** DATA TO USE follows **
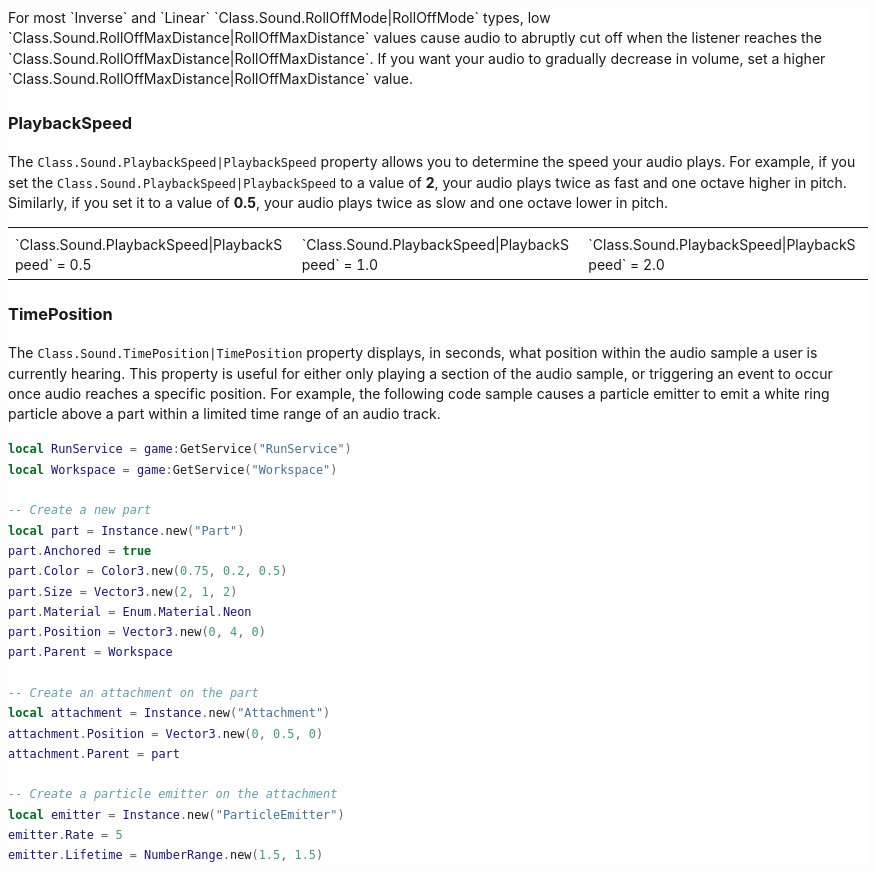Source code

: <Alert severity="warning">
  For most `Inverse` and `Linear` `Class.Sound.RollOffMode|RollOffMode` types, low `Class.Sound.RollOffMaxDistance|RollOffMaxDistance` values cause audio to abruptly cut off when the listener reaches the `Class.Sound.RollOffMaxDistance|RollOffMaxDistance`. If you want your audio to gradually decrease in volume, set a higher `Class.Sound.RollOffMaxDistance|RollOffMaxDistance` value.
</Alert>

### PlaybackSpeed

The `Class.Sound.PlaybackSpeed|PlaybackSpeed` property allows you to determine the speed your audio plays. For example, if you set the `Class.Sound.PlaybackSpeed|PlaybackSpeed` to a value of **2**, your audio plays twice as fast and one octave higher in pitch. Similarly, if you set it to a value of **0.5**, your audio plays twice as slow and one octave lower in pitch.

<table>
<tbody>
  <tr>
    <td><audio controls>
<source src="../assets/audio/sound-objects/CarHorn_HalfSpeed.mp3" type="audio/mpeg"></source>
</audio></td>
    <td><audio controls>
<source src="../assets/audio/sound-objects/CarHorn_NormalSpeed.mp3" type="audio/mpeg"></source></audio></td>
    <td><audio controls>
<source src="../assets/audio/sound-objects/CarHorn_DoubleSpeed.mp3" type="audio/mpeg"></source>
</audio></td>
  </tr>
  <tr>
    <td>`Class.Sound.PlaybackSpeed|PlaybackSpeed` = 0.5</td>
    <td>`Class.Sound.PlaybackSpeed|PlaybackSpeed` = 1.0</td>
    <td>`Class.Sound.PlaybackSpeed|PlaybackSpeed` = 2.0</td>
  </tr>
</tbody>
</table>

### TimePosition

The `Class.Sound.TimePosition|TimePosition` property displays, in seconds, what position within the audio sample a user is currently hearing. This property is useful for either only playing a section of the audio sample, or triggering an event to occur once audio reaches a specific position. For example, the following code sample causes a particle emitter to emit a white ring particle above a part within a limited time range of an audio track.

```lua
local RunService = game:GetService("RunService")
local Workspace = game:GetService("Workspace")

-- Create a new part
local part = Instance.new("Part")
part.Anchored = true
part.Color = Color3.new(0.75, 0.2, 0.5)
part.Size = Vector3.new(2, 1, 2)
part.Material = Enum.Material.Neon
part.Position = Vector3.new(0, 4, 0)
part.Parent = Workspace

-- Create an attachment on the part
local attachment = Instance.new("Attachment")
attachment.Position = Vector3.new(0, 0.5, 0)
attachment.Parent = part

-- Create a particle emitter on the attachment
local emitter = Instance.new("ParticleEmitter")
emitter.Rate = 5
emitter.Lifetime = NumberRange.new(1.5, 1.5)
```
** End of DATA TO USE **
** DATA TO USE follows **
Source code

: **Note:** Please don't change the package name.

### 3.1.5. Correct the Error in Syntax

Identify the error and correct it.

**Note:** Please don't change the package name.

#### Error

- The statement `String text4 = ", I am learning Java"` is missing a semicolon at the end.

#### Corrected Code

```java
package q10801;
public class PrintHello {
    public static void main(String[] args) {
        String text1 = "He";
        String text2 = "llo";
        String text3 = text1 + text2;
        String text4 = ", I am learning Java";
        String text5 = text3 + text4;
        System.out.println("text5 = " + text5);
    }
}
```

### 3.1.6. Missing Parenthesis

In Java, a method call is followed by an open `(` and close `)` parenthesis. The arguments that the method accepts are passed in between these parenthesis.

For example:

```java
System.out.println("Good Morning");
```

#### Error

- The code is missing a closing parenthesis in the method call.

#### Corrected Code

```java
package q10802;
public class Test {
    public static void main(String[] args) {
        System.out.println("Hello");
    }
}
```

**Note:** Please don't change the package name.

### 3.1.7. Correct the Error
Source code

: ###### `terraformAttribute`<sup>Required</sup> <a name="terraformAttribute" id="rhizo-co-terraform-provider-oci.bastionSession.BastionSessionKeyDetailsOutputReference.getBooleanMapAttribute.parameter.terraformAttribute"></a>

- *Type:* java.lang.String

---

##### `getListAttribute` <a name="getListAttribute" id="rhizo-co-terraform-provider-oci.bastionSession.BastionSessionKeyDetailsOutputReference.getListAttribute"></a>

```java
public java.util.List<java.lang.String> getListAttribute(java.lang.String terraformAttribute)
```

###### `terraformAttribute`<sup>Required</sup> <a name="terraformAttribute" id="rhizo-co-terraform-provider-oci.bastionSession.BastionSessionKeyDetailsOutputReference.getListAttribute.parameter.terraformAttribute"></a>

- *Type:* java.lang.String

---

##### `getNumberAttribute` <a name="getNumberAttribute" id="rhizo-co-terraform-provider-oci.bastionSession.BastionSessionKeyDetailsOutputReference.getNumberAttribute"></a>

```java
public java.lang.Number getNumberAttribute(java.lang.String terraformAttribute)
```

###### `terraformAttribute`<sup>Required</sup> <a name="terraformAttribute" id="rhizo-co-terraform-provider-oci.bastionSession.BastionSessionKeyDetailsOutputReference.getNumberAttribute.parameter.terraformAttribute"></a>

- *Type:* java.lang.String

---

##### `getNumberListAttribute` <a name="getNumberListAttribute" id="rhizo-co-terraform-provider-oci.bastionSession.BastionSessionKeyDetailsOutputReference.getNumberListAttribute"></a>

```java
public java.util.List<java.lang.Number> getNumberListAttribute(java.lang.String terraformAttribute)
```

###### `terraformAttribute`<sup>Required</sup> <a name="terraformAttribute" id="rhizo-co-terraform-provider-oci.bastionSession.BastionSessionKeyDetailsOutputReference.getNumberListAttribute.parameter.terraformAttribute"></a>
** End of DATA TO USE **
**TASK PROMPT**
For each line above that contains the word "GetService", make a copy.

**WRITTEN ANSWER**
local RunService = game:GetService("RunService")
local Workspace = game:GetService("Workspace")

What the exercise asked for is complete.